Papuanewsonline.com - 09 Agu 2026, 08:35 WIT
Papuanewsonline.com/ Hukum & Kriminal
Papuanewsonline.com, Mimika – Manajemen Markas Pusat KOMNAS TPNPB merilis pernyataan Sabtu (8/8/2026) yang menyatakan penolakan tegas terhadap peringatan kemerdekaan Republik Indonesia di wilayah Papua.
Kodap III Ndugama Derakma mengaku telah melakukan penembakan dan penyerangan sepanjang ruas jalan Trans Wamena menuju Kampung Walesi sekitar pukul 12.04–13.00 WIT, dan menyatakan siap bertanggung jawab atas insiden tersebut.

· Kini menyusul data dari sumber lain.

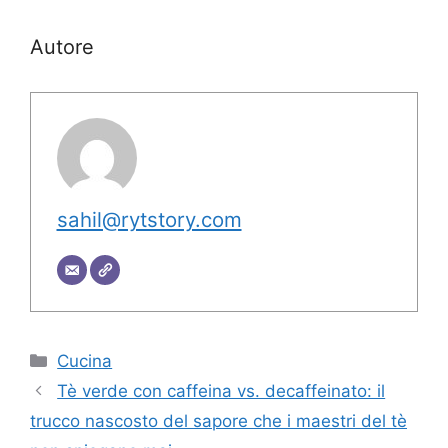
Autore
sahil@rytstory.com
Categorie
Cucina
Tè verde con caffeina vs. decaffeinato: il
trucco nascosto del sapore che i maestri del tè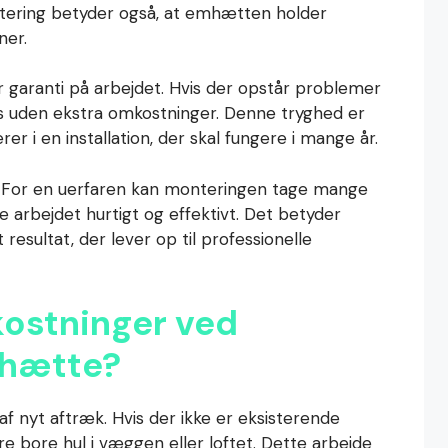
ntering betyder også, at emhætten holder
ner.
garanti på arbejdet. Hvis der opstår problemer
es uden ekstra omkostninger. Denne tryghed er
er i en installation, der skal fungere i mange år.
. For en uerfaren kan monteringen tage mange
 arbejdet hurtigt og effektivt. Det betyder
resultat, der lever op til professionelle
kostninger ved
mhætte?
af nyt aftræk. Hvis der ikke er eksisterende
ære bore hul i væggen eller loftet. Dette arbejde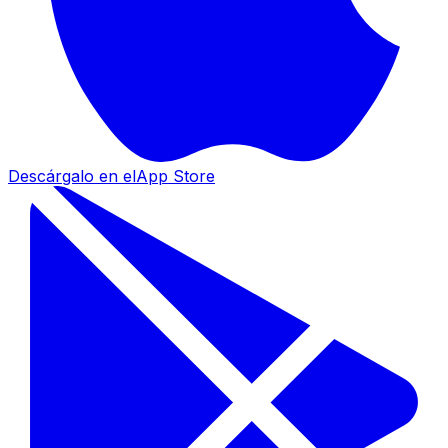
Descárgalo en el
App Store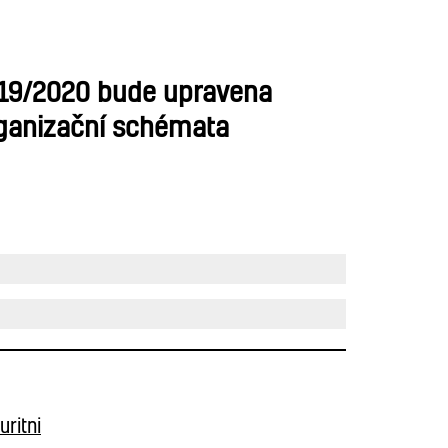
019/2020 bude upravena
rganizační schémata
ritni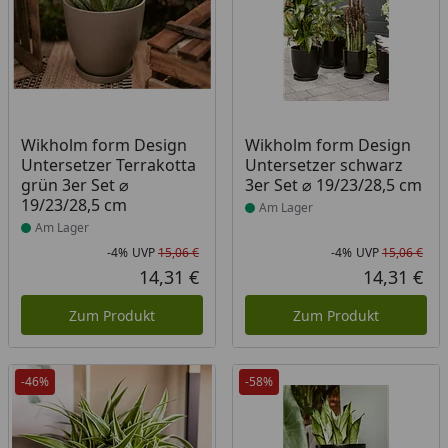
Produkt am Lager
Produkt am Lager
Wikholm form Design
Wikholm form Design
Untersetzer Terrakotta
Untersetzer schwarz
grün 3er Set ⌀
3er Set ⌀ 19/23/28,5 cm
19/23/28,5 cm
Am Lager
Am Lager
-4%
UVP
15,06 €
-4%
UVP
15,06 €
Rabatt in Prozent
Ursprünglicher Preis
Rab
Urs
14,31 €
14,31 €
Aktueller Preis
Akt
Zum Produkt
Zum Produkt
-46%
-58%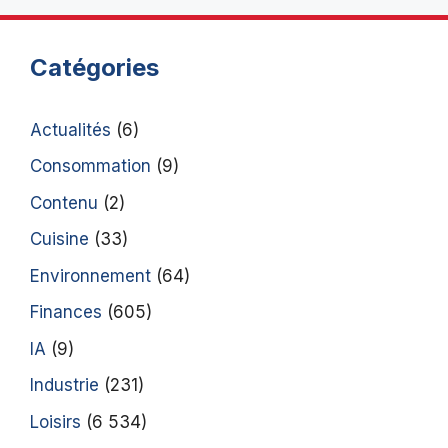
Catégories
Actualités
(6)
Consommation
(9)
Contenu
(2)
Cuisine
(33)
Environnement
(64)
Finances
(605)
IA
(9)
Industrie
(231)
Loisirs
(6 534)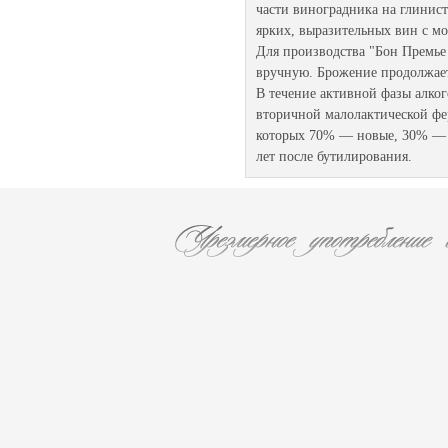
части виноградника на глинис
ярких, выразительных вин с м
Для производства "Бон Премье
вручную. Брожение продолжает
В течение активной фазы алког
вторичной малолактической фе
которых 70% — новые, 30% — 1
лет после бутилирования.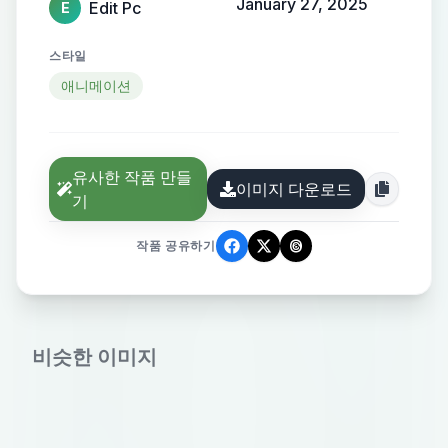
January 27, 2025
Edit Pc
E
스타일
애니메이션
유사한 작품 만들
이미지 다운로드
기
작품 공유하기
비슷한 이미지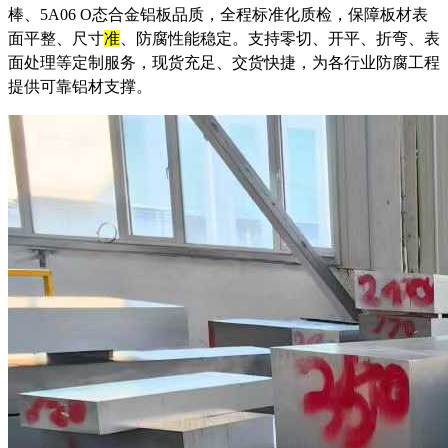
棒、5A06 O态合金铝板品质，全程标准化质检，保障板材表
面平整、尺寸
准
、防腐性能稳定。支持零切、开平、折弯、表
面处理等定制服务，现货充足、交货快捷，为各行业防腐工程
提供可靠铝材支撑。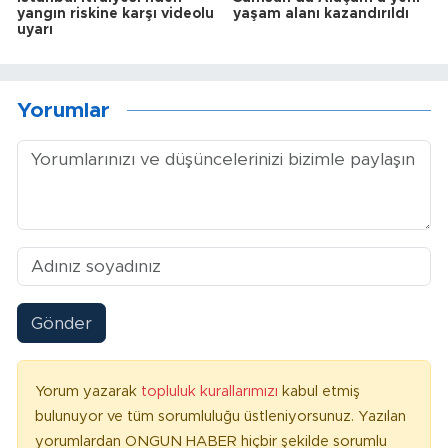
yangın riskine karşı videolu
yaşam alanı kazandırıldı
uyarı
Yorumlar
Gönder
Yorum yazarak
topluluk kurallarımızı
kabul etmiş
bulunuyor ve tüm sorumluluğu üstleniyorsunuz. Yazılan
yorumlardan ONGUN HABER hiçbir şekilde sorumlu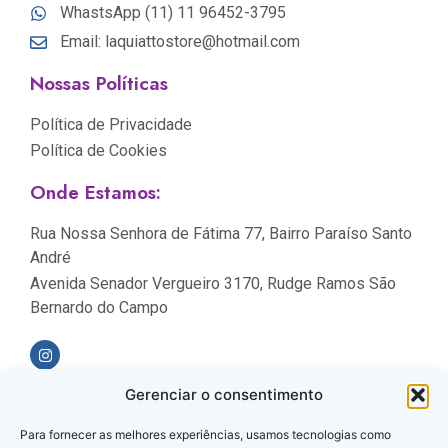
WhastsApp (11) 11 96452-3795
Email: laquiattostore@hotmail.com
Nossas Políticas
Política de Privacidade
Política de Cookies
Onde Estamos:
Rua Nossa Senhora de Fátima 77, Bairro Paraíso Santo
André
Avenida Senador Vergueiro 3170, Rudge Ramos São
Bernardo do Campo
Gerenciar o consentimento
Formas de Pagamento
Para fornecer as melhores experiências, usamos tecnologias como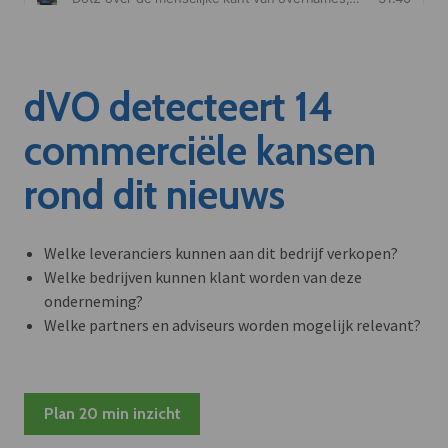
dVO detecteert 14
commerciële kansen
rond dit nieuws
Welke leveranciers kunnen aan dit bedrijf verkopen?
Welke bedrijven kunnen klant worden van deze
onderneming?
Welke partners en adviseurs worden mogelijk relevant?
Plan 20 min inzicht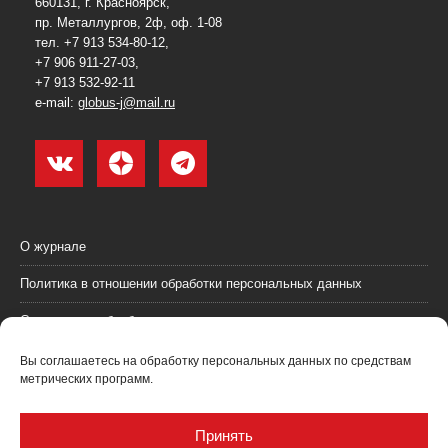
660131, г. Красноярск,
пр. Металлургов, 2ф, оф. 1-08
тел. +7 913 534-80-12,
+7 906 911-27-03,
+7 913 532-92-11
e-mail:
globus-j@mail.ru
О журнале
Политика в отношении обработки персональных данных
Согласие на обработку персональных данных
Пользовательское соглашение (оферта)
Вы соглашаетесь на обработку персональных данных по средствам
метрических программ.
Согласие на получение рекламных материалов
Рекламодателям
Принять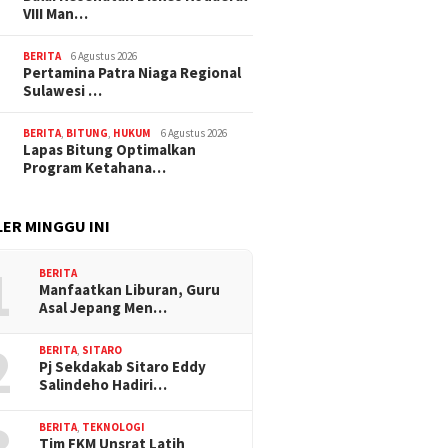
VIII Man…
BERITA
6 Agustus 2026
Pertamina Patra Niaga Regional
Sulawesi …
BERITA
,
BITUNG
,
HUKUM
6 Agustus 2026
Lapas Bitung Optimalkan
Program Ketahana…
ER MINGGU INI
1
BERITA
Manfaatkan Liburan, Guru
Asal Jepang Men…
2
BERITA
,
SITARO
Pj Sekdakab Sitaro Eddy
Salindeho Hadiri…
BERITA
,
TEKNOLOGI
Tim FKM Unsrat Latih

Pelaksanaan penyerangan dipimpin Ebarowak Gwijangge bersama Paldo Nirigi dan Batalyon 8 Albu di bawah perintah Brigjen Egianus Kogeya dan Mayor Maleo Kogeya.
Pihaknya menyebut aksi itu sebagai bentuk penolakan terhadap perayaan kemerdekaan bangsa lain di atas tanah Papua. Jumlah korban dari pihak lawan diklaim ada, namun belum dapat dipastikan jumlah pastinya.
Brigjen Egianus Kogeya menegaskan kepada Presiden Prabowo Subianto agar seluruh aktivitas pemerintahan di Papua segera dihentikan.
Jika tidak diindahkan, pihaknya mengancam akan menindak tegas siapa pun yang dianggap mendukung kehadiran pemerintah, termasuk pelaku usaha, jasa pengemudi, hingga proyek pembangunan yang berjalan di wilayah tersebut.
TPNPB juga mengingatkan masyarakat Papua bahwa hari kemerdekaan yang diperingati adalah tanggal 1 Desember 1961, bukan tanggal peringatan kemerdekaan negara lain.
Pernyataan ini kembali menegaskan pandangan yang berbeda terhadap status dan peringatan hari kemerdekaan di tanah Papua.